Grier was smart and beautiful and strong—everything he wanted in the wife who would stand beside him and lead Maldania into the future.
In the distance, a door slammed.
Moments later the door to the study banged open. “What have you done?” Malcolm demanded in tones so shrill they resembled a woman’s.
Sev winced. He didn’t need to ask Malcolm to explain himself. He understood perfectly.
“I had to find out from some old hag that my own cousin just offered marriage to Miss Grier Hadley after being caught in a state of dishabille with her.”
“Nothing as dramatic as that, I assure you. We were both dressed.”
An expression of vast relief crossed Malcolm’s features. “So you didn’t propose?”
“Oh, I proposed.”
Malcolm marched to stand before Sev, his hands propped belligerently upon his hips as he glared down at him. “Why would you do such a thing?”
“I’m honor-bound to offer marriage.”
“Rubbish. She’s gotten into your blood. That is all. You’ve wanted her from the first minute you clapped eyes on her.” Malcolm shook his head vehemently. “You’re not thinking. You’ll soon tire of her. The last thing you shall want is to then find yourself shackled to her.”
“That won’t happen.”
“Listen to yourself! You sound like you’re in love with the chit!”
Sev opened his mouth to deny the charge, but instead closed it with a snap.
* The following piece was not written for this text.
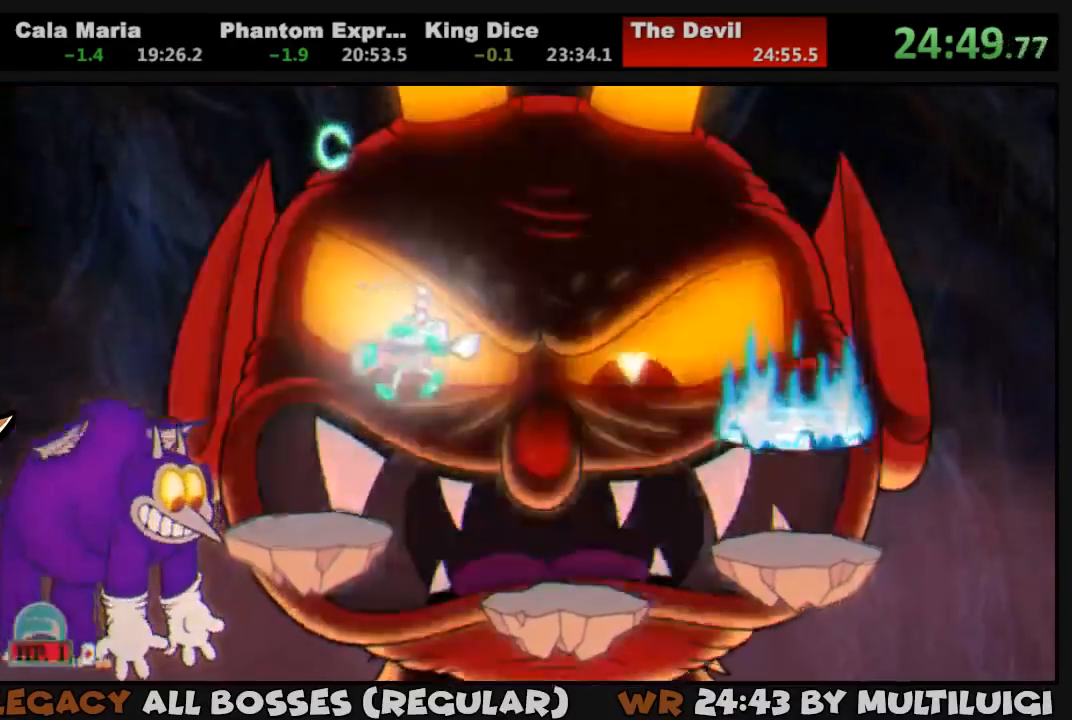
{"buttons": ["SQUARE", "L1", "DPAD_UP"], "events": [[67, "SQUARE", "down"], [133, "SQUARE", "up"], [200, "SQUARE", "down"], [267, "SQUARE", "up"], [300, "DPAD_RIGHT", "down"], [333, "DPAD_RIGHT", "up"], [333, "DPAD_UP", "down"], [333, "SQUARE", "down"], [367, "DPAD_UP", "up"], [400, "SQUARE", "up"], [433, "DPAD_UP", "down"], [467, "SQUARE", "down"]]}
He . . . shrugged. For some reason he had no wish to deny the allegation. He angled his head, scratching his jaw thoughtfully. Perhaps there was a kernel of truth to it.
He’d known when he followed Grier into that room he played with fire. He knew what would happen when he followed her . . . that he would have to touch her. Taste her.
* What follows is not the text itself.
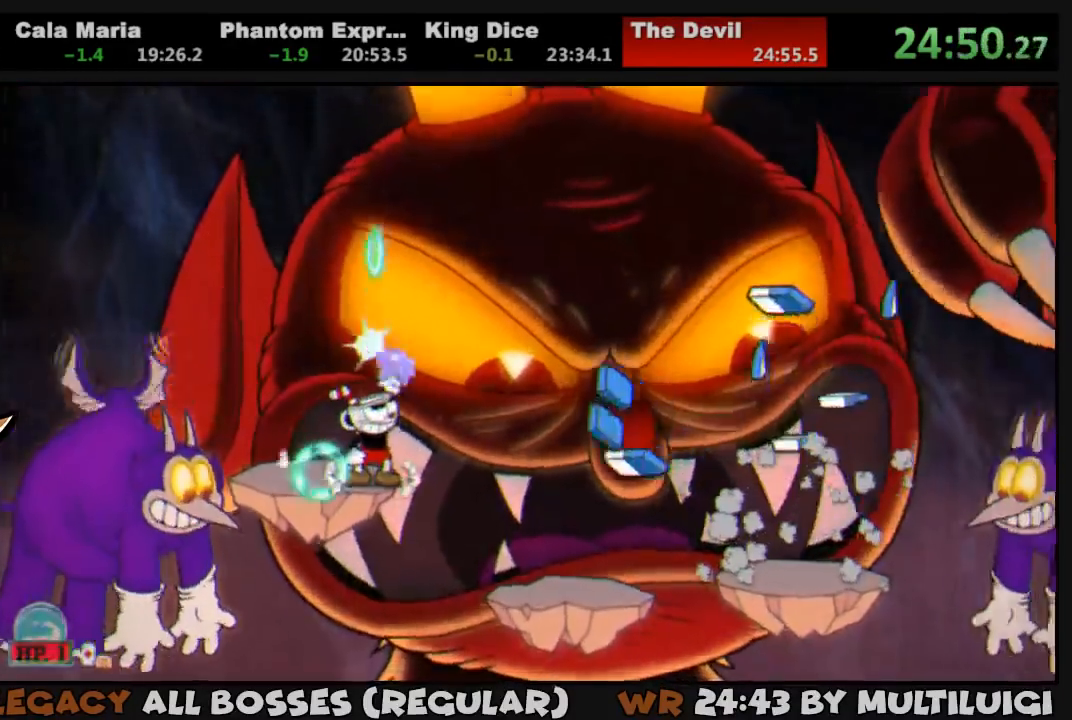
{"buttons": ["L1", "DPAD_UP"], "events": [[33, "SQUARE", "up"], [100, "L2", "down"], [100, "SQUARE", "down"], [167, "SQUARE", "up"], [200, "L2", "up"], [233, "SQUARE", "down"], [333, "SQUARE", "up"], [400, "SQUARE", "down"], [433, "SQUARE", "up"]]}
He’d missed her abominably. She’d haunted his every waking moment—hell, even his dreams. He’d found courting other women, abiding their inane chatter, intolerable.
Even more intolerable was the notion that she was being courted. By the viscount or some other man. That some other man could be putting a hand on her . . . that a man other than he could kiss her, take her to his bed. He couldn’t stomach the notion.
“What will your grandfather say?”
A muscle near his eye ticked and he rubbed at the bothersome area, hoping to be rid of the sensation. “He’ll be happy I’ve married,” he replied vaguely.
“To someone as common as the Hadley girl? A chit as long in the tooth as she is?” Malcolm snorted. “I think not.”
His jaw clenched. “He’ll get over it. Once Grier’s delivered him his first grandchild, he’ll be satisfied.”
Malcolm’s faced flushed red and he stamped a foot. “He won’t! He won’t be happy. He won’t!”
Sev frowned at his cousin’s strange words and stranger behavior. He won’t be happy. Sev was unsure if he was stating this as fact . . . or as a wish. Either way, Sev was in no mood for such theatrics.